§ **WORK ORDER**
From the records below, please repeat exactly the line that has "11. Regezi JA, Sciubba", the line that has "20. Stout AP.", and every line between them, and nothing else.
(DATA SUPPLIED)
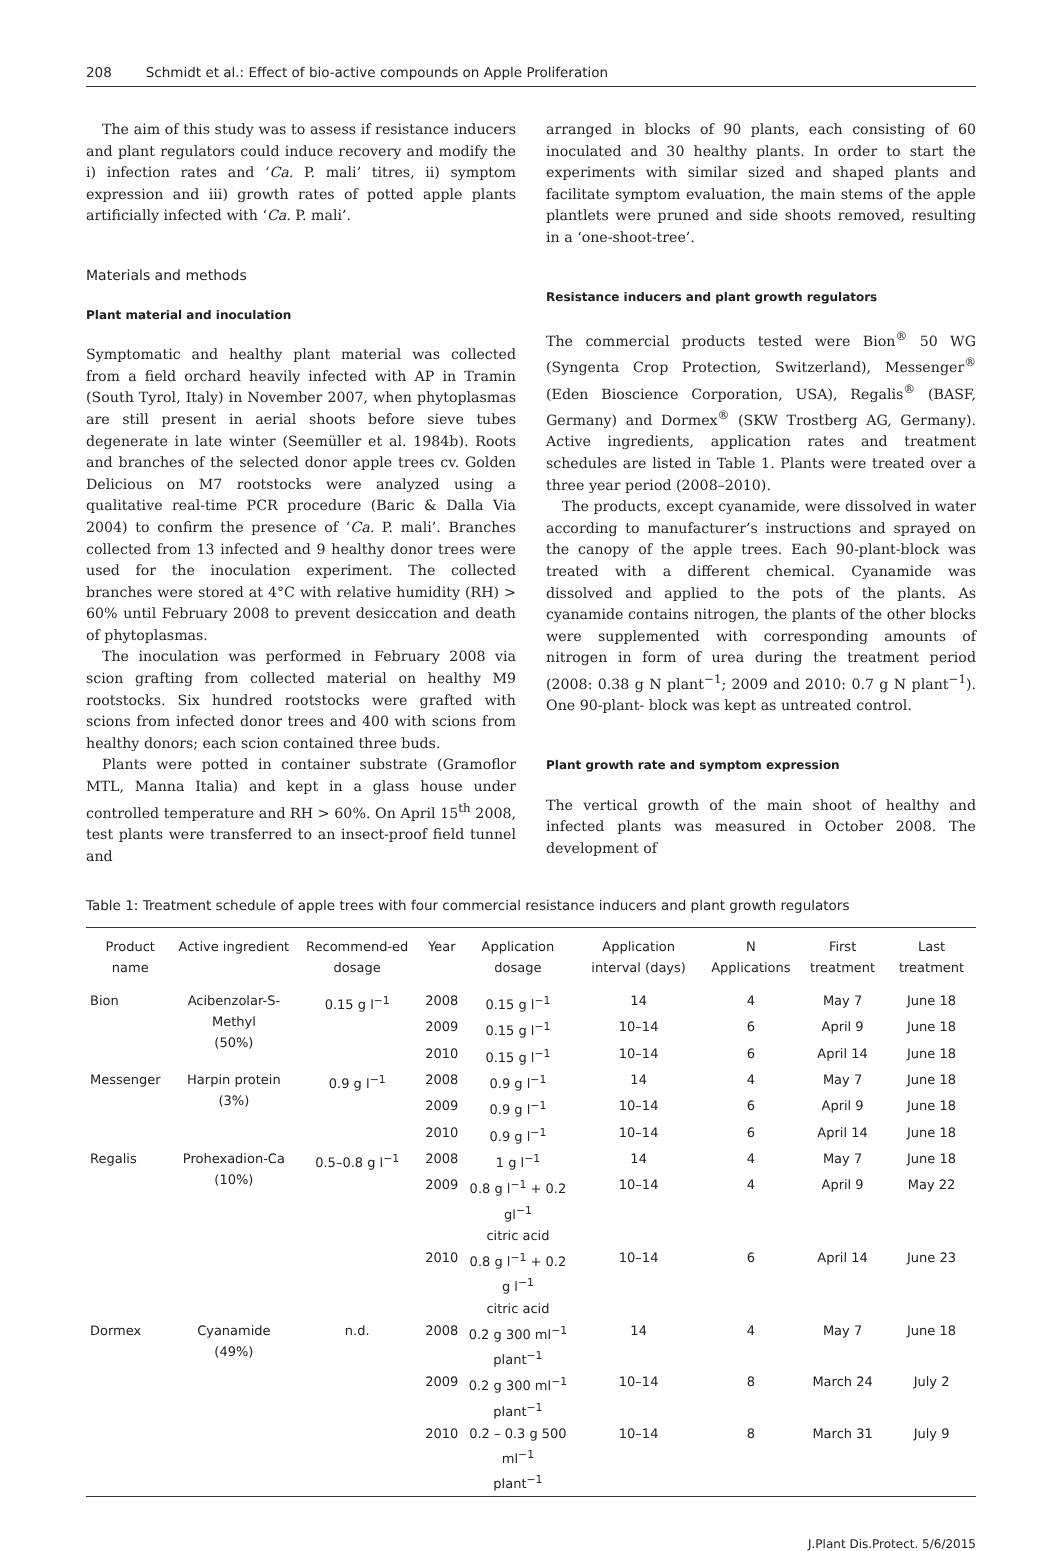208 Schmidt et al.: Effect of bio-active compounds on Apple Proliferation
The aim of this study was to assess if resistance inducers and plant regulators could induce recovery and modify the i) infection rates and ‘Ca. P. mali’ titres, ii) symptom expression and iii) growth rates of potted apple plants artificially infected with ‘Ca. P. mali’.
Materials and methods
Plant material and inoculation
Symptomatic and healthy plant material was collected from a field orchard heavily infected with AP in Tramin (South Tyrol, Italy) in November 2007, when phytoplasmas are still present in aerial shoots before sieve tubes degenerate in late winter (Seemüller et al. 1984b). Roots and branches of the selected donor apple trees cv. Golden Delicious on M7 rootstocks were analyzed using a qualitative real-time PCR procedure (Baric & Dalla Via 2004) to confirm the presence of ‘Ca. P. mali’. Branches collected from 13 infected and 9 healthy donor trees were used for the inoculation experiment. The collected branches were stored at 4°C with relative humidity (RH) > 60% until February 2008 to prevent desiccation and death of phytoplasmas.
The inoculation was performed in February 2008 via scion grafting from collected material on healthy M9 rootstocks. Six hundred rootstocks were grafted with scions from infected donor trees and 400 with scions from healthy donors; each scion contained three buds.
Plants were potted in container substrate (Gramoflor MTL, Manna Italia) and kept in a glass house under controlled temperature and RH > 60%. On April 15<sup>th</sup> 2008, test plants were transferred to an insect-proof field tunnel and
arranged in blocks of 90 plants, each consisting of 60 inoculated and 30 healthy plants. In order to start the experiments with similar sized and shaped plants and facilitate symptom evaluation, the main stems of the apple plantlets were pruned and side shoots removed, resulting in a ‘one-shoot-tree’.
Resistance inducers and plant growth regulators
The commercial products tested were Bion<sup>®</sup> 50 WG (Syngenta Crop Protection, Switzerland), Messenger<sup>®</sup> (Eden Bioscience Corporation, USA), Regalis<sup>®</sup> (BASF, Germany) and Dormex<sup>®</sup> (SKW Trostberg AG, Germany). Active ingredients, application rates and treatment schedules are listed in Table 1. Plants were treated over a three year period (2008–2010).
The products, except cyanamide, were dissolved in water according to manufacturer’s instructions and sprayed on the canopy of the apple trees. Each 90-plant-block was treated with a different chemical. Cyanamide was dissolved and applied to the pots of the plants. As cyanamide contains nitrogen, the plants of the other blocks were supplemented with corresponding amounts of nitrogen in form of urea during the treatment period (2008: 0.38 g N plant<sup>−1</sup>; 2009 and 2010: 0.7 g N plant<sup>−1</sup>). One 90-plant- block was kept as untreated control.
Plant growth rate and symptom expression
The vertical growth of the main shoot of healthy and infected plants was measured in October 2008. The development of
Table 1: Treatment schedule of apple trees with four commercial resistance inducers and plant growth regulators
| Product name | Active ingredient | Recommend-ed dosage | Year | Application dosage | Application interval (days) | N Applications | First treatment | Last treatment |
| --- | --- | --- | --- | --- | --- | --- | --- | --- |
| Bion | Acibenzolar-S-Methyl (50%) | 0.15 g l<sup>−1</sup> | 2008 | 0.15 g l<sup>−1</sup> | 14 | 4 | May 7 | June 18 |
| | | | 2009 | 0.15 g l<sup>−1</sup> | 10–14 | 6 | April 9 | June 18 |
| | | | 2010 | 0.15 g l<sup>−1</sup> | 10–14 | 6 | April 14 | June 18 |
| Messenger | Harpin protein (3%) | 0.9 g l<sup>−1</sup> | 2008 | 0.9 g l<sup>−1</sup> | 14 | 4 | May 7 | June 18 |
| | | | 2009 | 0.9 g l<sup>−1</sup> | 10–14 | 6 | April 9 | June 18 |
| | | | 2010 | 0.9 g l<sup>−1</sup> | 10–14 | 6 | April 14 | June 18 |
| Regalis | Prohexadion-Ca (10%) | 0.5–0.8 g l<sup>−1</sup> | 2008 | 1 g l<sup>−1</sup> | 14 | 4 | May 7 | June 18 |
| | | | 2009 | 0.8 g l<sup>−1</sup> + 0.2 gl<sup>−1</sup> citric acid | 10–14 | 4 | April 9 | May 22 |
| | | | 2010 | 0.8 g l<sup>−1</sup> + 0.2 g l<sup>−1</sup> citric acid | 10–14 | 6 | April 14 | June 23 |
| Dormex | Cyanamide (49%) | n.d. | 2008 | 0.2 g 300 ml<sup>−1</sup> plant<sup>−1</sup> | 14 | 4 | May 7 | June 18 |
| | | | 2009 | 0.2 g 300 ml<sup>−1</sup> plant<sup>−1</sup> | 10–14 | 8 | March 24 | July 2 |
| | | | 2010 | 0.2 – 0.3 g 500 ml<sup>−1</sup> plant<sup>−1</sup> | 10–14 | 8 | March 31 | July 9 |
J.Plant Dis.Protect. 5/6/2015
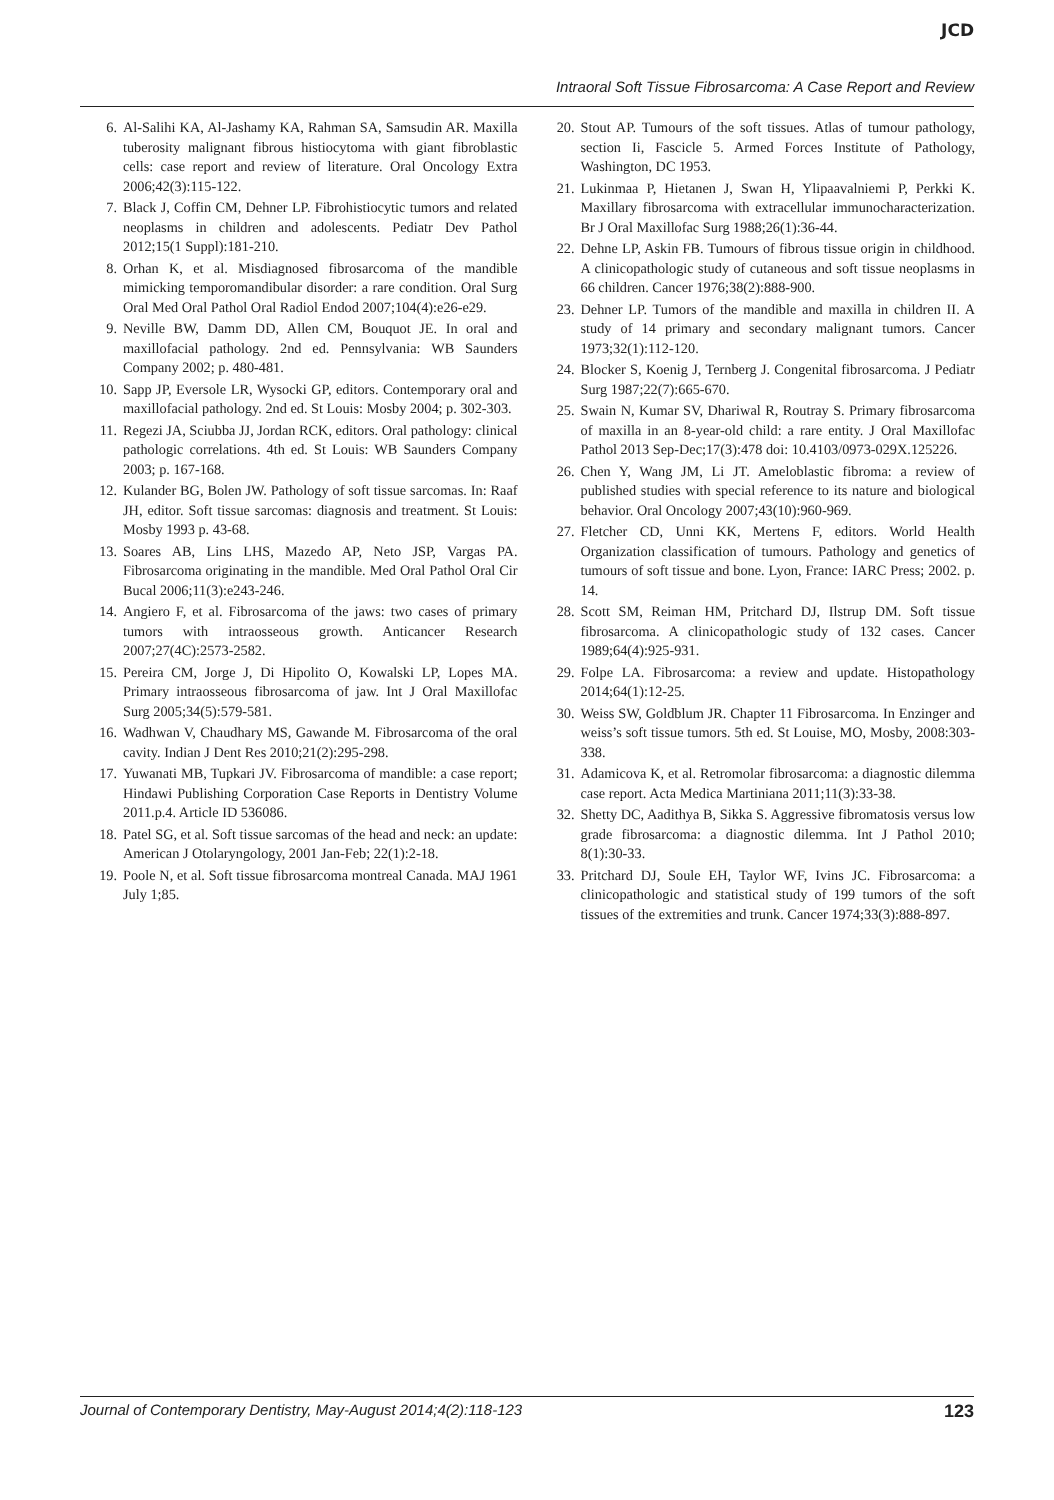JCD
Intraoral Soft Tissue Fibrosarcoma: A Case Report and Review
6. Al-Salihi KA, Al-Jashamy KA, Rahman SA, Samsudin AR. Maxilla tuberosity malignant fibrous histiocytoma with giant fibroblastic cells: case report and review of literature. Oral Oncology Extra 2006;42(3):115-122.
7. Black J, Coffin CM, Dehner LP. Fibrohistiocytic tumors and related neoplasms in children and adolescents. Pediatr Dev Pathol 2012;15(1 Suppl):181-210.
8. Orhan K, et al. Misdiagnosed fibrosarcoma of the mandible mimicking temporomandibular disorder: a rare condition. Oral Surg Oral Med Oral Pathol Oral Radiol Endod 2007;104(4):e26-e29.
9. Neville BW, Damm DD, Allen CM, Bouquot JE. In oral and maxillofacial pathology. 2nd ed. Pennsylvania: WB Saunders Company 2002; p. 480-481.
10. Sapp JP, Eversole LR, Wysocki GP, editors. Contemporary oral and maxillofacial pathology. 2nd ed. St Louis: Mosby 2004; p. 302-303.
11. Regezi JA, Sciubba JJ, Jordan RCK, editors. Oral pathology: clinical pathologic correlations. 4th ed. St Louis: WB Saunders Company 2003; p. 167-168.
12. Kulander BG, Bolen JW. Pathology of soft tissue sarcomas. In: Raaf JH, editor. Soft tissue sarcomas: diagnosis and treatment. St Louis: Mosby 1993 p. 43-68.
13. Soares AB, Lins LHS, Mazedo AP, Neto JSP, Vargas PA. Fibrosarcoma originating in the mandible. Med Oral Pathol Oral Cir Bucal 2006;11(3):e243-246.
14. Angiero F, et al. Fibrosarcoma of the jaws: two cases of primary tumors with intraosseous growth. Anticancer Research 2007;27(4C):2573-2582.
15. Pereira CM, Jorge J, Di Hipolito O, Kowalski LP, Lopes MA. Primary intraosseous fibrosarcoma of jaw. Int J Oral Maxillofac Surg 2005;34(5):579-581.
16. Wadhwan V, Chaudhary MS, Gawande M. Fibrosarcoma of the oral cavity. Indian J Dent Res 2010;21(2):295-298.
17. Yuwanati MB, Tupkari JV. Fibrosarcoma of mandible: a case report; Hindawi Publishing Corporation Case Reports in Dentistry Volume 2011.p.4. Article ID 536086.
18. Patel SG, et al. Soft tissue sarcomas of the head and neck: an update: American J Otolaryngology, 2001 Jan-Feb; 22(1):2-18.
19. Poole N, et al. Soft tissue fibrosarcoma montreal Canada. MAJ 1961 July 1;85.
20. Stout AP. Tumours of the soft tissues. Atlas of tumour pathology, section Ii, Fascicle 5. Armed Forces Institute of Pathology, Washington, DC 1953.
21. Lukinmaa P, Hietanen J, Swan H, Ylipaavalniemi P, Perkki K. Maxillary fibrosarcoma with extracellular immunocharacterization. Br J Oral Maxillofac Surg 1988;26(1):36-44.
22. Dehne LP, Askin FB. Tumours of fibrous tissue origin in childhood. A clinicopathologic study of cutaneous and soft tissue neoplasms in 66 children. Cancer 1976;38(2):888-900.
23. Dehner LP. Tumors of the mandible and maxilla in children II. A study of 14 primary and secondary malignant tumors. Cancer 1973;32(1):112-120.
24. Blocker S, Koenig J, Ternberg J. Congenital fibrosarcoma. J Pediatr Surg 1987;22(7):665-670.
25. Swain N, Kumar SV, Dhariwal R, Routray S. Primary fibrosarcoma of maxilla in an 8-year-old child: a rare entity. J Oral Maxillofac Pathol 2013 Sep-Dec;17(3):478 doi: 10.4103/0973-029X.125226.
26. Chen Y, Wang JM, Li JT. Ameloblastic fibroma: a review of published studies with special reference to its nature and biological behavior. Oral Oncology 2007;43(10):960-969.
27. Fletcher CD, Unni KK, Mertens F, editors. World Health Organization classification of tumours. Pathology and genetics of tumours of soft tissue and bone. Lyon, France: IARC Press; 2002. p. 14.
28. Scott SM, Reiman HM, Pritchard DJ, Ilstrup DM. Soft tissue fibrosarcoma. A clinicopathologic study of 132 cases. Cancer 1989;64(4):925-931.
29. Folpe LA. Fibrosarcoma: a review and update. Histopathology 2014;64(1):12-25.
30. Weiss SW, Goldblum JR. Chapter 11 Fibrosarcoma. In Enzinger and weiss’s soft tissue tumors. 5th ed. St Louise, MO, Mosby, 2008:303-338.
31. Adamicova K, et al. Retromolar fibrosarcoma: a diagnostic dilemma case report. Acta Medica Martiniana 2011;11(3):33-38.
32. Shetty DC, Aadithya B, Sikka S. Aggressive fibromatosis versus low grade fibrosarcoma: a diagnostic dilemma. Int J Pathol 2010; 8(1):30-33.
33. Pritchard DJ, Soule EH, Taylor WF, Ivins JC. Fibrosarcoma: a clinicopathologic and statistical study of 199 tumors of the soft tissues of the extremities and trunk. Cancer 1974;33(3):888-897.
Journal of Contemporary Dentistry, May-August 2014;4(2):118-123 123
(End DATA SUPPLIED)
§ **RESPONSE TO THIS EXERCISE**
11. Regezi JA, Sciubba JJ, Jordan RCK, editors. Oral pathology: clinical pathologic correlations. 4th ed. St Louis: WB Saunders Company 2003; p. 167-168.
12. Kulander BG, Bolen JW. Pathology of soft tissue sarcomas. In: Raaf JH, editor. Soft tissue sarcomas: diagnosis and treatment. St Louis: Mosby 1993 p. 43-68.
13. Soares AB, Lins LHS, Mazedo AP, Neto JSP, Vargas PA. Fibrosarcoma originating in the mandible. Med Oral Pathol Oral Cir Bucal 2006;11(3):e243-246.
14. Angiero F, et al. Fibrosarcoma of the jaws: two cases of primary tumors with intraosseous growth. Anticancer Research 2007;27(4C):2573-2582.
15. Pereira CM, Jorge J, Di Hipolito O, Kowalski LP, Lopes MA. Primary intraosseous fibrosarcoma of jaw. Int J Oral Maxillofac Surg 2005;34(5):579-581.
16. Wadhwan V, Chaudhary MS, Gawande M. Fibrosarcoma of the oral cavity. Indian J Dent Res 2010;21(2):295-298.
17. Yuwanati MB, Tupkari JV. Fibrosarcoma of mandible: a case report; Hindawi Publishing Corporation Case Reports in Dentistry Volume 2011.p.4. Article ID 536086.
18. Patel SG, et al. Soft tissue sarcomas of the head and neck: an update: American J Otolaryngology, 2001 Jan-Feb; 22(1):2-18.
19. Poole N, et al. Soft tissue fibrosarcoma montreal Canada. MAJ 1961 July 1;85.
20. Stout AP. Tumours of the soft tissues. Atlas of tumour pathology, section Ii, Fascicle 5. Armed Forces Institute of Pathology, Washington, DC 1953.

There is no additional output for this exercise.